Aim of the task
Word for word, copy all the data and drop the pictures.

Task inputs
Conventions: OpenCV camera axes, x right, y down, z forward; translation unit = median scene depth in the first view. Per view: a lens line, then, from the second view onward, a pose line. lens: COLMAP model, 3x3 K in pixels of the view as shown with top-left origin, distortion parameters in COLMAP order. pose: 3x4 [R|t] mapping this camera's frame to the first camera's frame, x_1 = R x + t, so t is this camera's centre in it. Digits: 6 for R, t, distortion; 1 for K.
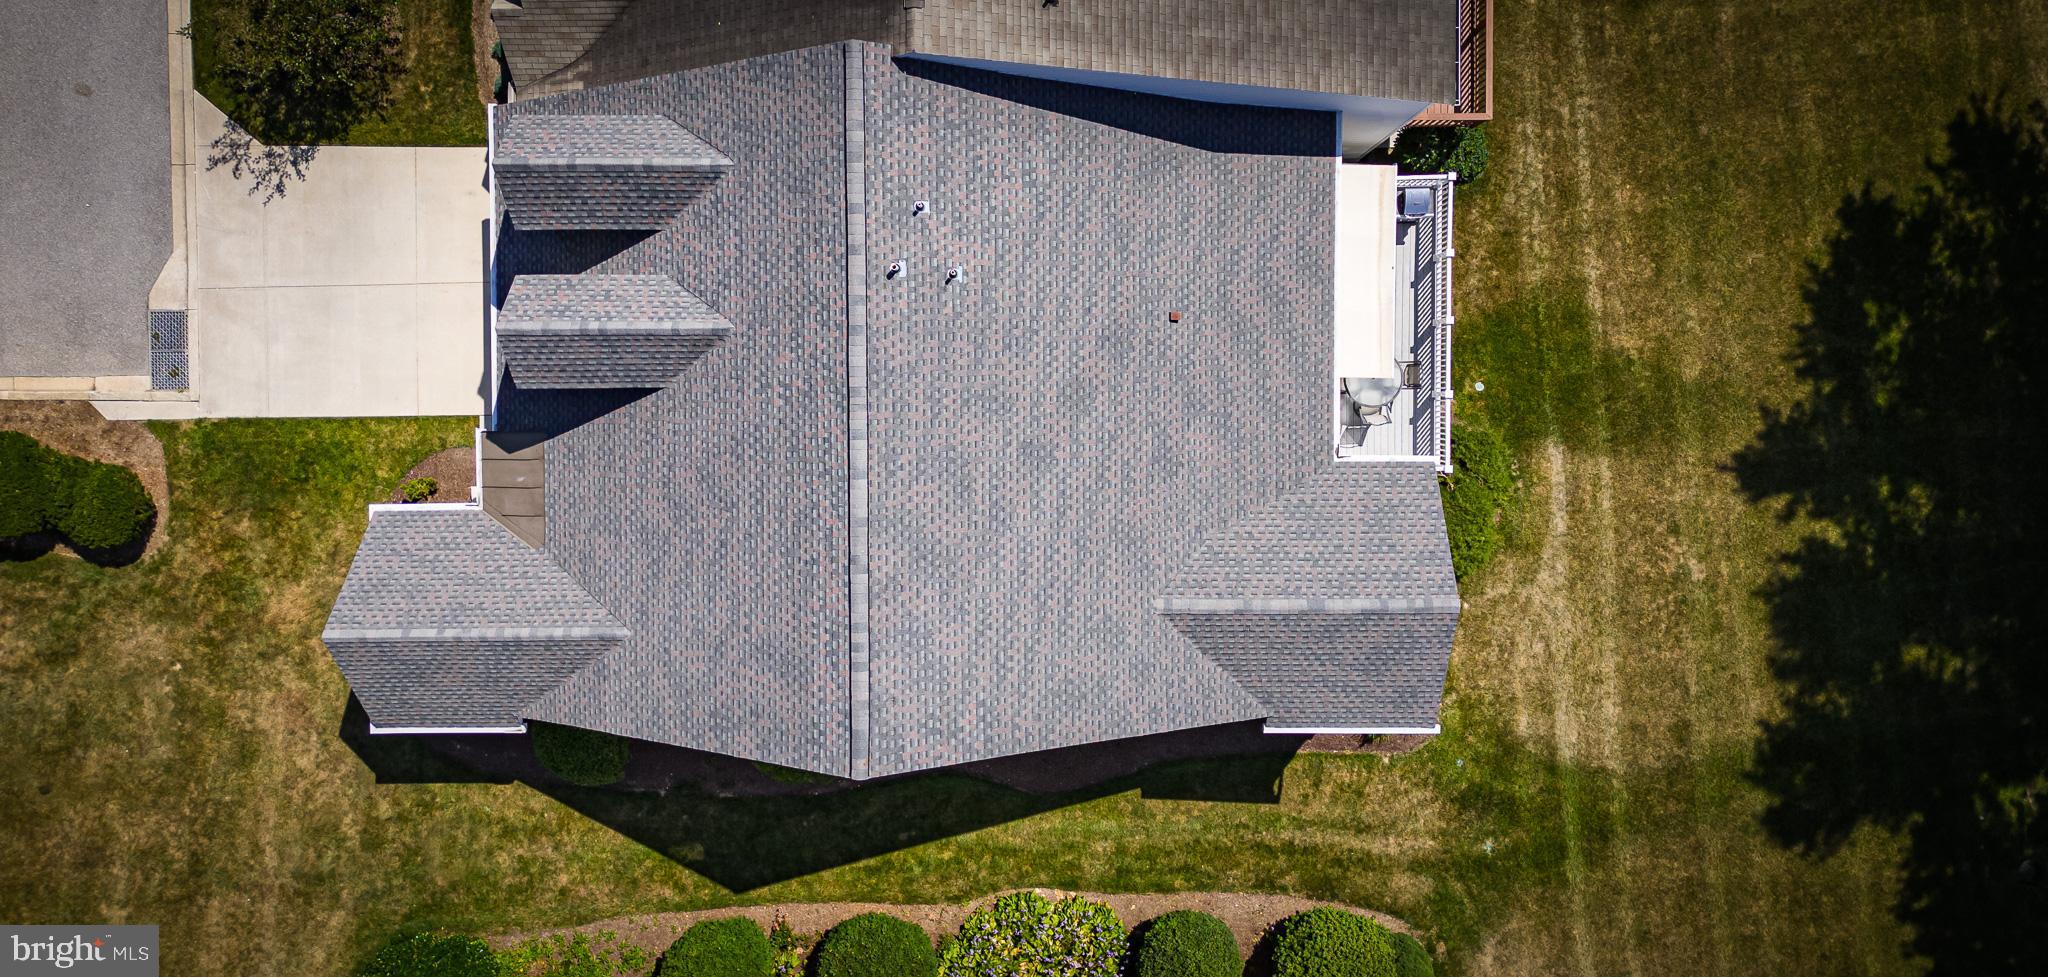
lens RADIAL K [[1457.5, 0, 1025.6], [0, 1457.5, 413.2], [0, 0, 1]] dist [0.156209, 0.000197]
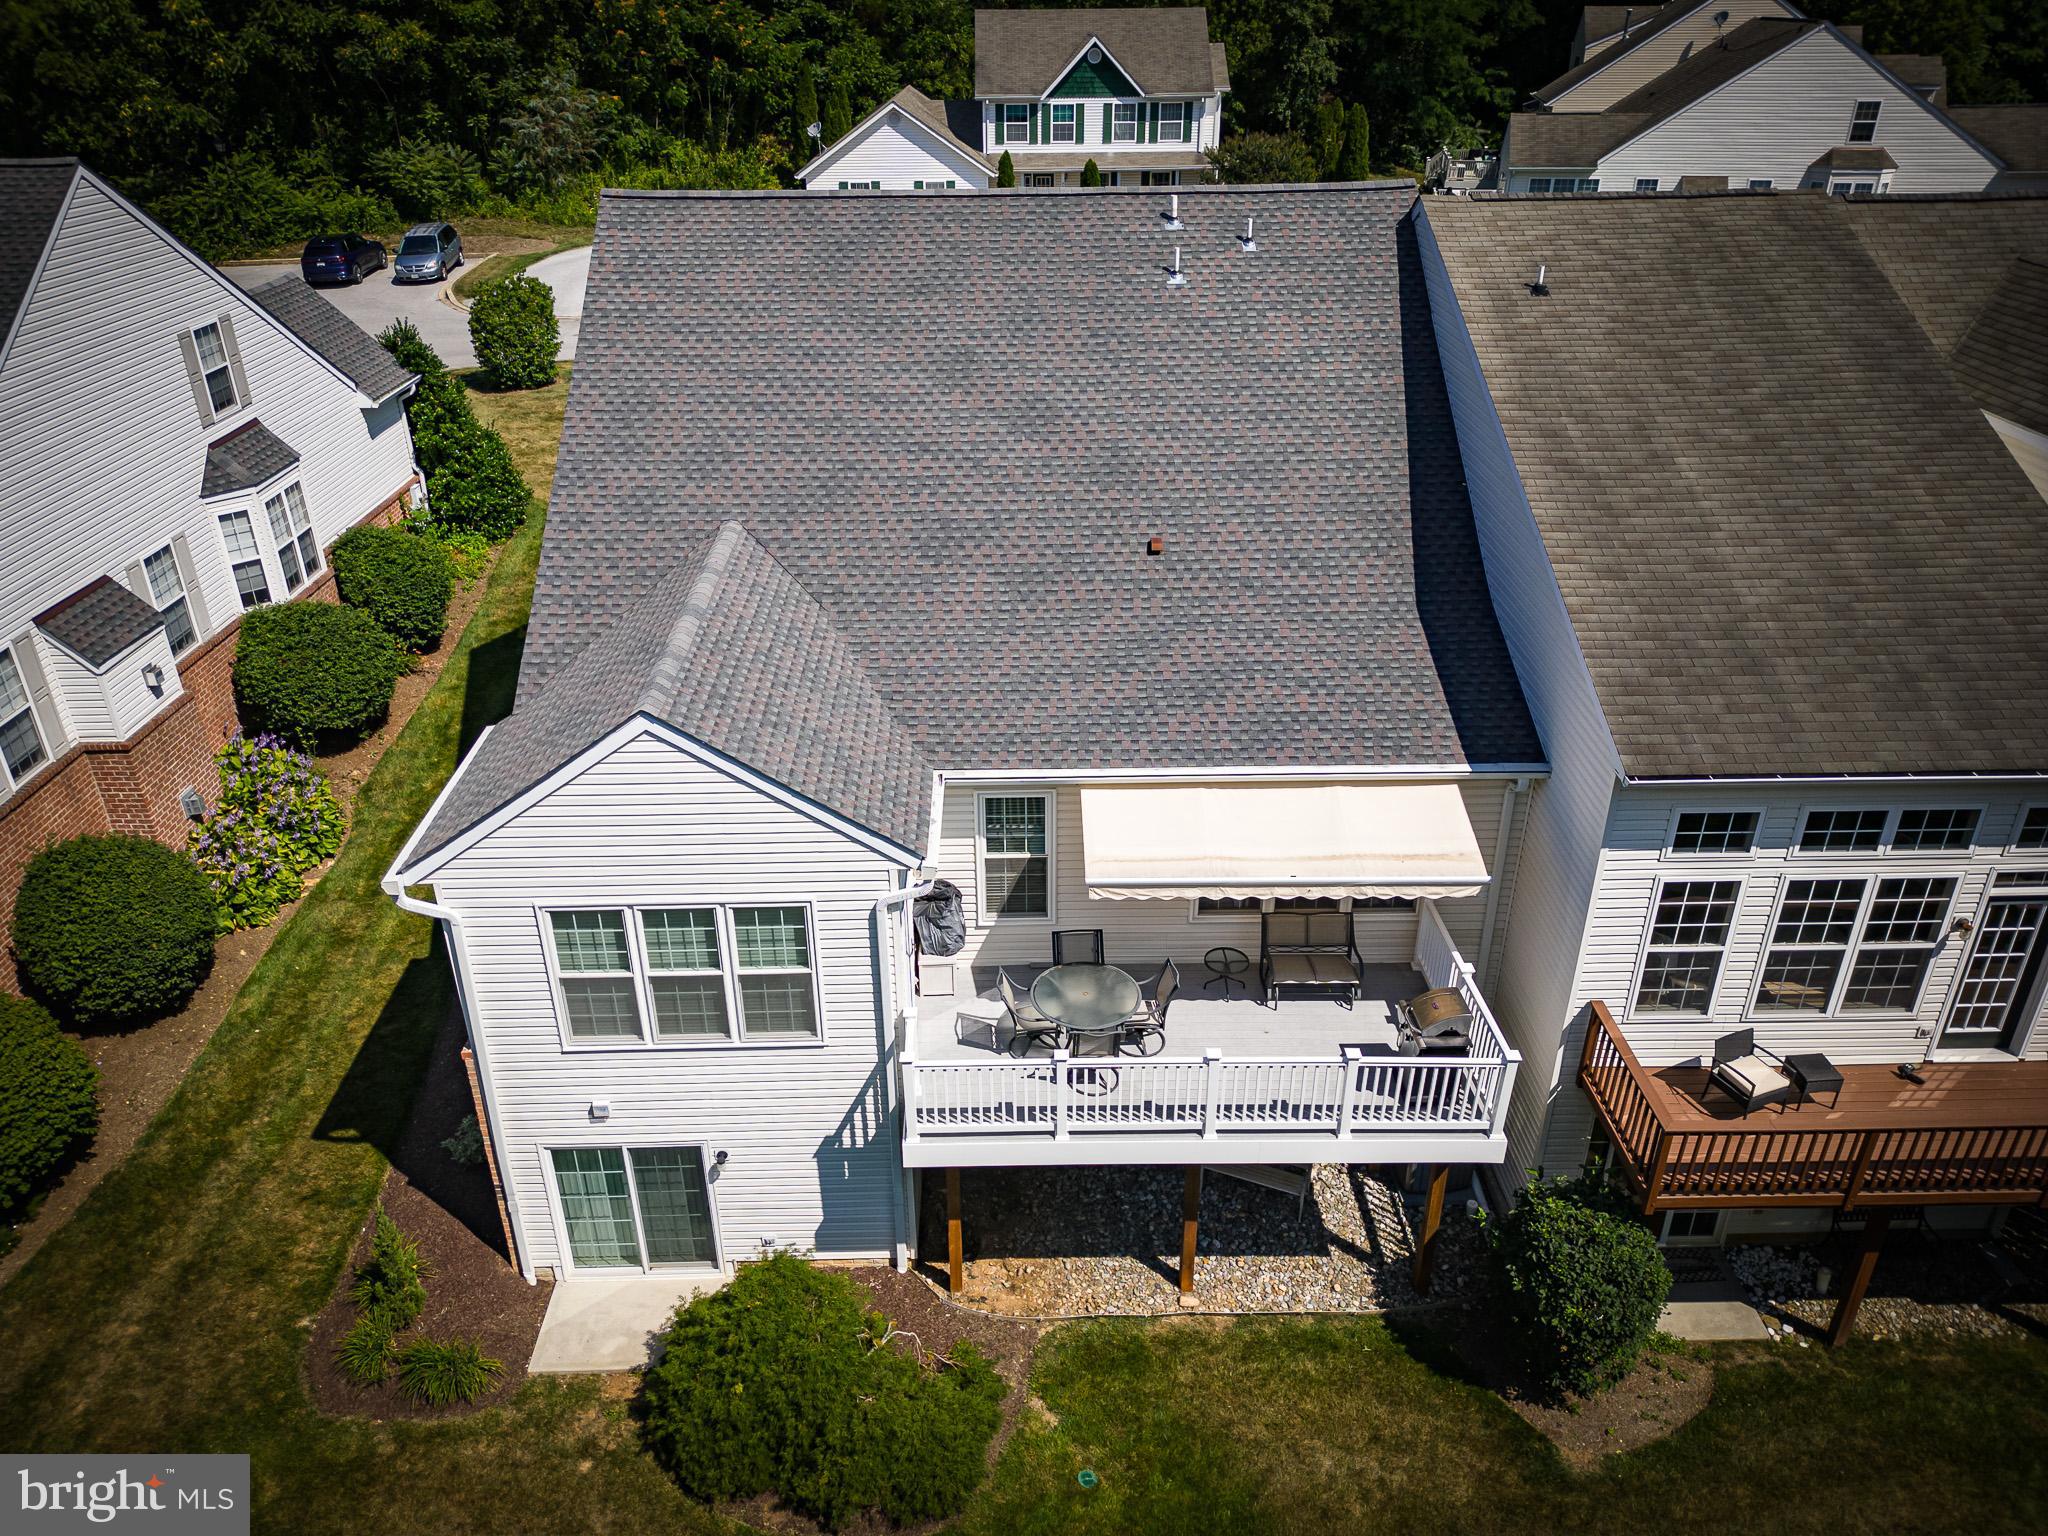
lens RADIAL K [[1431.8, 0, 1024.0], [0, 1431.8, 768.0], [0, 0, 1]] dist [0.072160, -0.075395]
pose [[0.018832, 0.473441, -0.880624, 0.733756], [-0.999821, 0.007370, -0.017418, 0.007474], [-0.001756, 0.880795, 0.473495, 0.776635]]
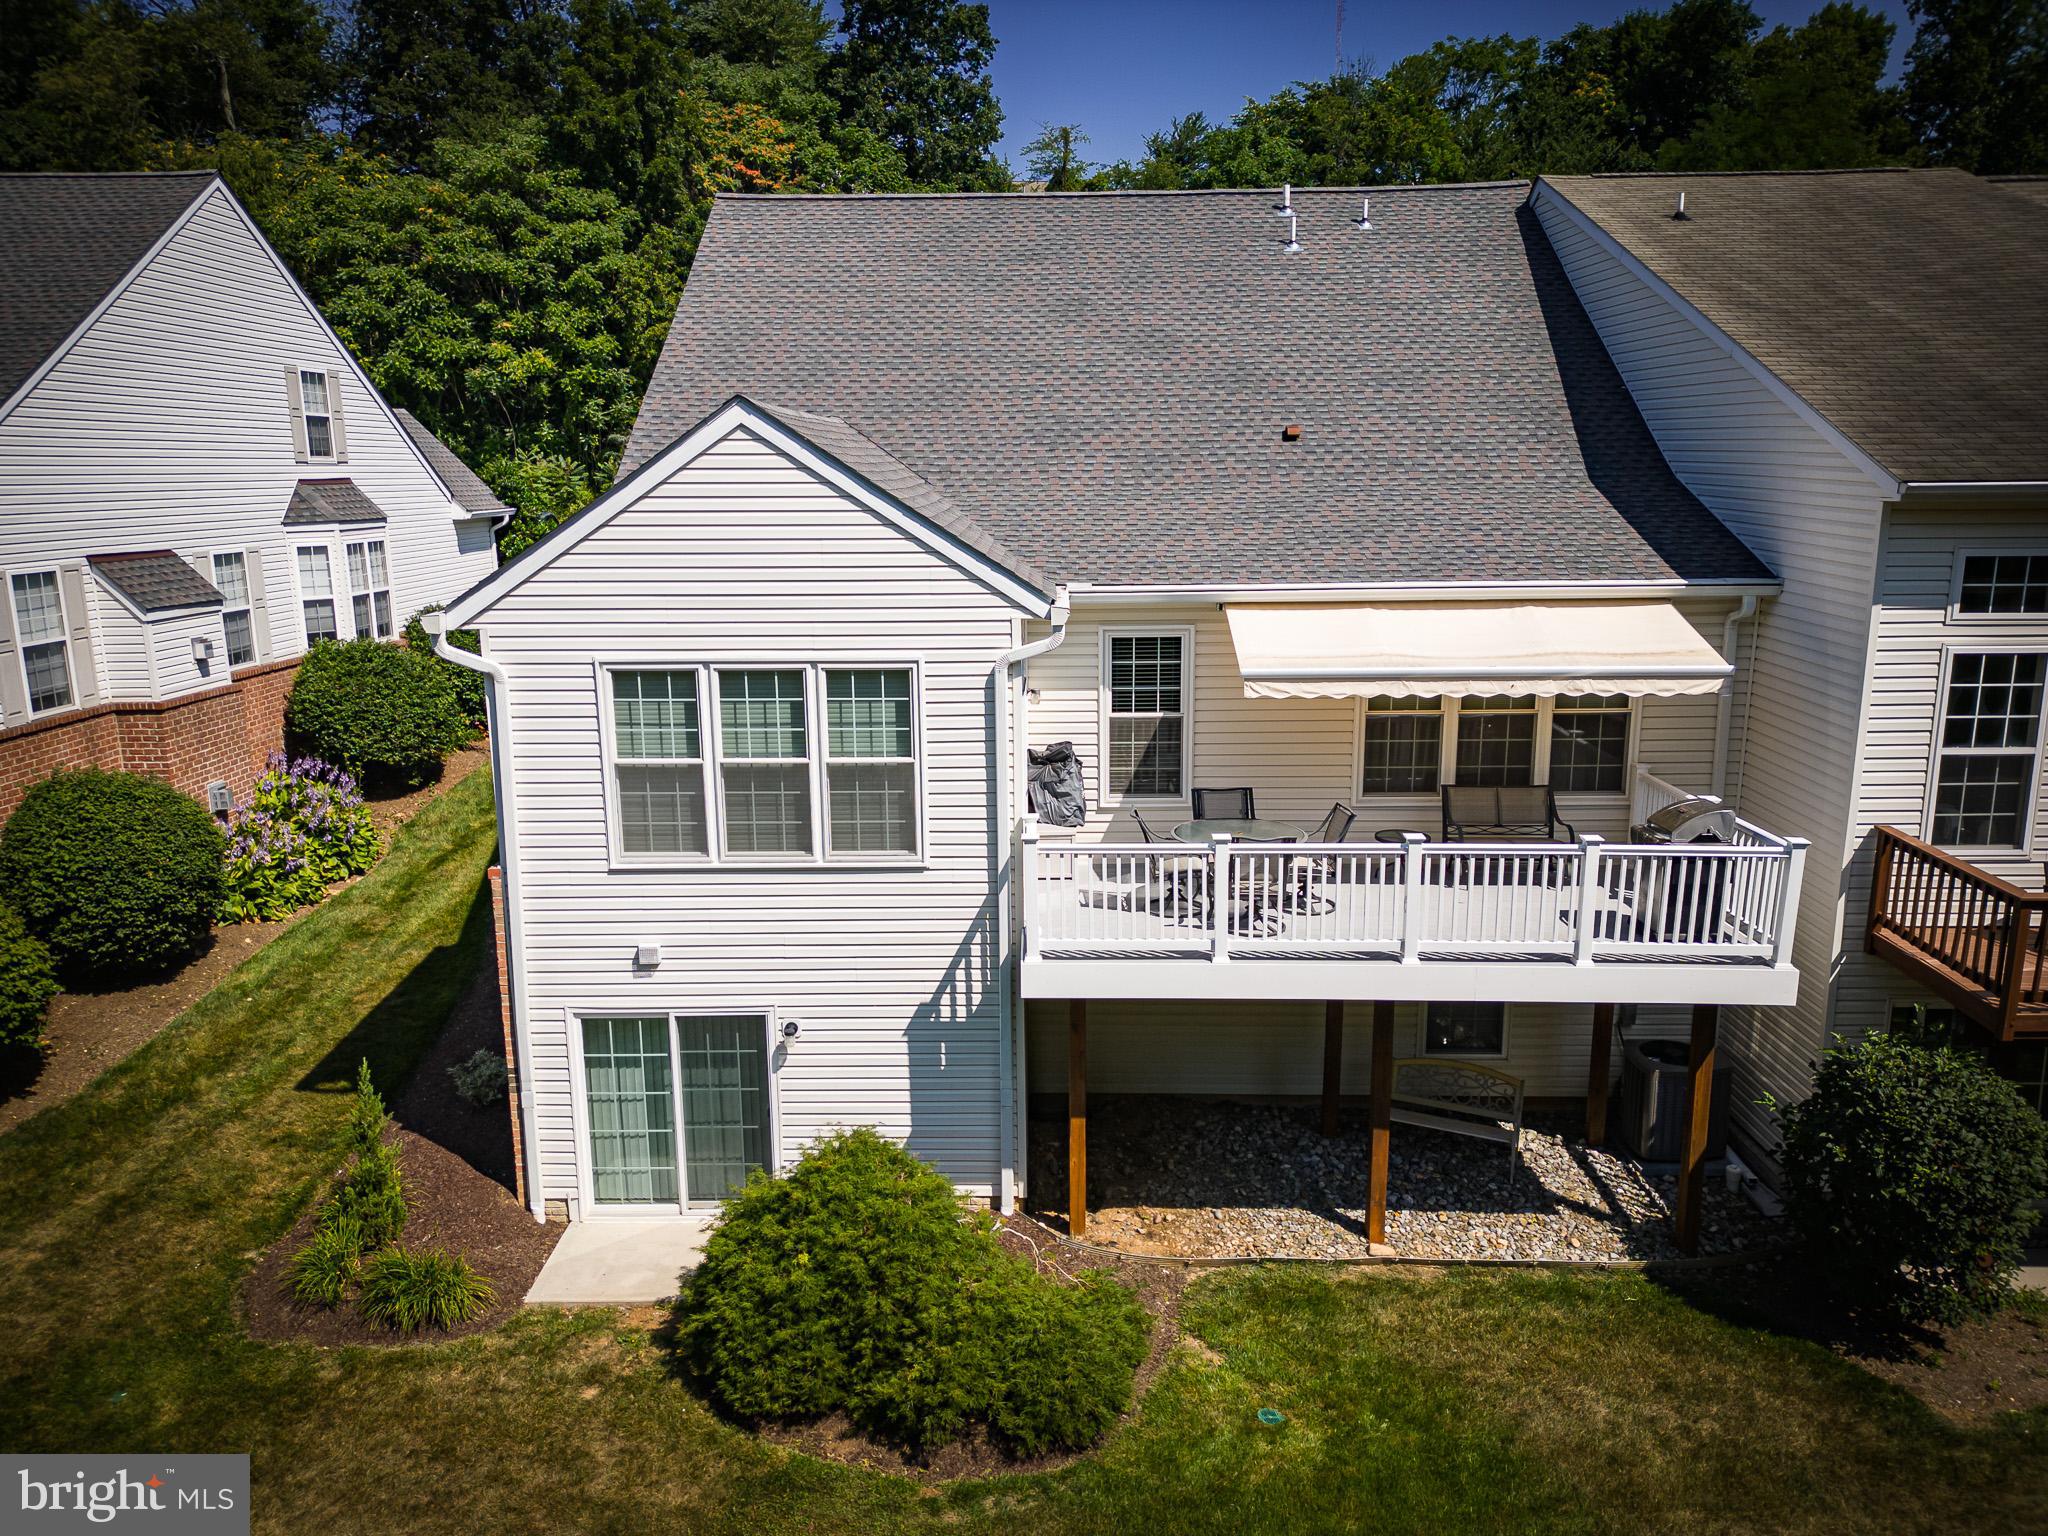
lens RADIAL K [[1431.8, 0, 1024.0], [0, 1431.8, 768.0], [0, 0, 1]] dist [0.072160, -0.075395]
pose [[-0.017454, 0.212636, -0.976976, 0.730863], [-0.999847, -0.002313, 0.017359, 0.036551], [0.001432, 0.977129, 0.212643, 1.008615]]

Solution to this problem
Conventions: OpenCV camera axes, x right, y down, z forward; translation unit = median scene depth in the first view. Per view: a lens line, then, from the second view onward, a pose line. lens: COLMAP model, 3x3 K in pixels of the view as shown with top-left origin, distortion parameters in COLMAP order. pose: 3x4 [R|t] mapping this camera's frame to the first camera's frame, x_1 = R x + t, so t is this camera's centre in it. Digits: 6 for R, t, distortion; 1 for K.
lens RADIAL K [[1457.5, 0, 1025.6], [0, 1457.5, 413.2], [0, 0, 1]] dist [0.156209, 0.000197]
lens RADIAL K [[1431.8, 0, 1024.0], [0, 1431.8, 768.0], [0, 0, 1]] dist [0.072160, -0.075395]
pose [[0.018832, 0.473441, -0.880624, 0.733756], [-0.999821, 0.007370, -0.017418, 0.007474], [-0.001756, 0.880795, 0.473495, 0.776635]]
lens RADIAL K [[1431.8, 0, 1024.0], [0, 1431.8, 768.0], [0, 0, 1]] dist [0.072160, -0.075395]
pose [[-0.017454, 0.212636, -0.976976, 0.730863], [-0.999847, -0.002313, 0.017359, 0.036551], [0.001432, 0.977129, 0.212643, 1.008615]]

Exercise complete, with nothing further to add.